My Short Basketball Diary

1989 – I am 6. I start to understand that basketball is something tall people do. Dad plays in a league in Princeton, NJ. He seems to take this more seriously than the games we play at home: hide and seek, Sorry, and checkers. The men are all taller than me and wear short shorts. There is lots of yelling, sweating, and long, hairy legs.

1994 – I play games of horse and one-on-one with dad at my elementary. The courts are small, with basketball keys five feet wide and 3-point arcs closer to the hoop than they should be. We play full court games. He takes it easy on me, but not too easy. Some of my shots still get swatted away.

1995 – My parents photograph me in the backyard wearing Shaq’s brand new Reebok Shaq Attaq shoe with the Pump. I rep Duke with a new Starter, pullover jacket. I stretch my arms out as long and as straight as possible, mimicking Jordan’s famous Wings poster by Nike.

1997 – I try out for and make a club basketball squad, but the coach doesn’t play me that much. He plays his son a lot. His son’s friends play a lot too. At the end of one game in particular, I remember Dad giving the coaches a piece of his mind. Maybe I was a little embarrassed or surprised, but I remember feeling proud. I had the most potential of any player on the team and my dad knew that. He stood up for that.

1999 – Longmont High School. Spent my junior year on the JV squad. My coach was a horrible, bitter man because he was short, among other things, and he had a temper without any basketball knowledge. After a loss he threw a shoe at a locker and dented it. A teammate had some peculiar scratches on his back and we all learned in the locker room that his girlfriend had scratched him there during sex. My jaw dropped.

1999 – The last game of the season was in Greeley. My coach decides to play me for most of the game, a welcome change. I play my heart out and make it clear to him that he doesn’t know what he is doing. It felt amazing.

2000 – I do not go out for basketball my senior year. This is when I put it together that I don’t have to play this sport. I excel at swimming and devote the year to that. I am happy to leave the politics and drama of team games. I finally feel free of the expectations to be amazing at basketball because I am tall.

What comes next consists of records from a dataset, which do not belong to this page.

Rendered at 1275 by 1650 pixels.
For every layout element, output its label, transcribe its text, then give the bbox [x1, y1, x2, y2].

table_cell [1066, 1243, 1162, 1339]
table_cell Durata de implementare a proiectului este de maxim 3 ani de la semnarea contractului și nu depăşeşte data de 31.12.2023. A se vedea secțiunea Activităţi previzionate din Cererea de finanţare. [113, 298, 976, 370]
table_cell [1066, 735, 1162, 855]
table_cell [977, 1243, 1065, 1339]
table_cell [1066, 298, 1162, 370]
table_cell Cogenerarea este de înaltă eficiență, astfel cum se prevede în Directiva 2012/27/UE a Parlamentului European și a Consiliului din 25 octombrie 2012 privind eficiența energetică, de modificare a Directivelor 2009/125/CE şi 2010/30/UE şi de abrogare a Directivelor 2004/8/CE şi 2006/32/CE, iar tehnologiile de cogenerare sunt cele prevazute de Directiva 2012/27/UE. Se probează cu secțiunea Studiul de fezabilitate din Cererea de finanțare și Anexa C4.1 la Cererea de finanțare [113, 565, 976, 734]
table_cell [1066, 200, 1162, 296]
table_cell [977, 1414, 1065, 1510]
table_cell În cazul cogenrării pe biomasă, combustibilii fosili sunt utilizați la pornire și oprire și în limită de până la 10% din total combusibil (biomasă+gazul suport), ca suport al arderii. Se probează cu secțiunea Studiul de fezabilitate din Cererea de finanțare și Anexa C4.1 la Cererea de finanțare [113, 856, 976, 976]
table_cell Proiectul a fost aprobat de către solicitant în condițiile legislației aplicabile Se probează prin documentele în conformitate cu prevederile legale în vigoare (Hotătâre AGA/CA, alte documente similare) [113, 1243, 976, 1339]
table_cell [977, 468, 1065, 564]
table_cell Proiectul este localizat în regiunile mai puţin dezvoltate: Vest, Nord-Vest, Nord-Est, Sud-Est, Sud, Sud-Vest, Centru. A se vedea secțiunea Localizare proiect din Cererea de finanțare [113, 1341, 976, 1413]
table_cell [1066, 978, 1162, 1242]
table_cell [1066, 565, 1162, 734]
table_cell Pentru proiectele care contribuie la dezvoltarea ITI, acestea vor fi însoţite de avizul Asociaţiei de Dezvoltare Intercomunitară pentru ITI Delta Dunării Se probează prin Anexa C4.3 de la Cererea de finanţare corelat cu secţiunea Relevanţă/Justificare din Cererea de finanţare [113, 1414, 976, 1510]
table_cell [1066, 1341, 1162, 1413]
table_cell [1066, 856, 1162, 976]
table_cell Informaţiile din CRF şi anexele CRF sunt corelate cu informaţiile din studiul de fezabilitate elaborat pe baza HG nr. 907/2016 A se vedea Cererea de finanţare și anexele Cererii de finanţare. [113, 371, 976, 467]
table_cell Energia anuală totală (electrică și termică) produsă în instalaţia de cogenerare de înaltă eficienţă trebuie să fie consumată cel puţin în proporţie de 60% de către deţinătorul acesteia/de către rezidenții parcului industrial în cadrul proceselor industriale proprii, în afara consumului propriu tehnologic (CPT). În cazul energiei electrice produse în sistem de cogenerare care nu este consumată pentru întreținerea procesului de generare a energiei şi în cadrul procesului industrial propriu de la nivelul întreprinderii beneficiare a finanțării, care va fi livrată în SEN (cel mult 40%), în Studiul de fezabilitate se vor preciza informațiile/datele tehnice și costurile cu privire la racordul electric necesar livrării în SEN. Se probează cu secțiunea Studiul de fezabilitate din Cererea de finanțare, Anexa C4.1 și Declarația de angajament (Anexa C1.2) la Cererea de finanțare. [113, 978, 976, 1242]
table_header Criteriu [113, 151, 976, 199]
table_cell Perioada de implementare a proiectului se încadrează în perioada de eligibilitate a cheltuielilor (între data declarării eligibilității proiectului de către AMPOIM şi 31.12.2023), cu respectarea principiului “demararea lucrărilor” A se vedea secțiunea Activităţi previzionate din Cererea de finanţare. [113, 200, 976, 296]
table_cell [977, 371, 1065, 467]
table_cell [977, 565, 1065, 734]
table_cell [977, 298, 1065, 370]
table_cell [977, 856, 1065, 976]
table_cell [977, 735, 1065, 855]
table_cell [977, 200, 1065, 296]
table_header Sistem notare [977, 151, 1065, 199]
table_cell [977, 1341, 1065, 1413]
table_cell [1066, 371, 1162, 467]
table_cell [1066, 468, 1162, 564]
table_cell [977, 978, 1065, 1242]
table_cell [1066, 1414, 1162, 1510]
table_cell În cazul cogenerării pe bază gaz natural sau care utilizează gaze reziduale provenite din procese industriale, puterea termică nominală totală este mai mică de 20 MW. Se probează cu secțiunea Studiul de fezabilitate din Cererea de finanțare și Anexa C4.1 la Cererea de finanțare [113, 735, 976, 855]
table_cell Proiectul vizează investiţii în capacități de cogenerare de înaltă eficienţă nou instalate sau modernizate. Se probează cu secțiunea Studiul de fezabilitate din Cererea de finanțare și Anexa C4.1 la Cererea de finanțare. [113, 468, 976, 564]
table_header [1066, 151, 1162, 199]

2004 – I make it to the University of Wyoming as an NCAA DI athlete in the sport that was for a long time, option B, swimming. Not bad. In the off season we play pickup basketball games. What I have athletically lacked up to this point, I now finally have after three years at Wyoming, a budding confidence in my athletic ability, an attitude shifting from I can to I will. I see the potential my dad saw in 1997 when he confronted my coaches after that game. During one pickup game in particular, a swimming teammate told me after I drilled another three-pointer in his face, “You should be playing basketball for us.” Heard five years ago, I would have laughed and forgotten about it, but now I agreed with him.

2010 – I coach NCAA DI swimming in Milwaukee. In the spring I play basketball games with the men’s team. I get far too heated during one game and yell at a swimmer of mine for not playing basketball well enough. I feel awful and embarrassed. I apologize, but I can tell I hurt him.

2010 – What I realize now is that I am extremely blessed to have the talent to have potentially played a different sport at the DI level. In another life, it would be amazing to prioritize basketball and to see what happens. These swimmers of mine, although very talented in swimming, some far faster than me, likely could not say the same thing. Of course, they aren’t 6’9″, but to this day I believe what set me apart on the court during those rare basketball games throughout my life were the games against Dad. He’d play. He’d coach. He’d praise. He’d criticize. He believed in me so that I would eventually believe in myself. That’s a rare gift, rarer than reaching 6 foot 9 inches.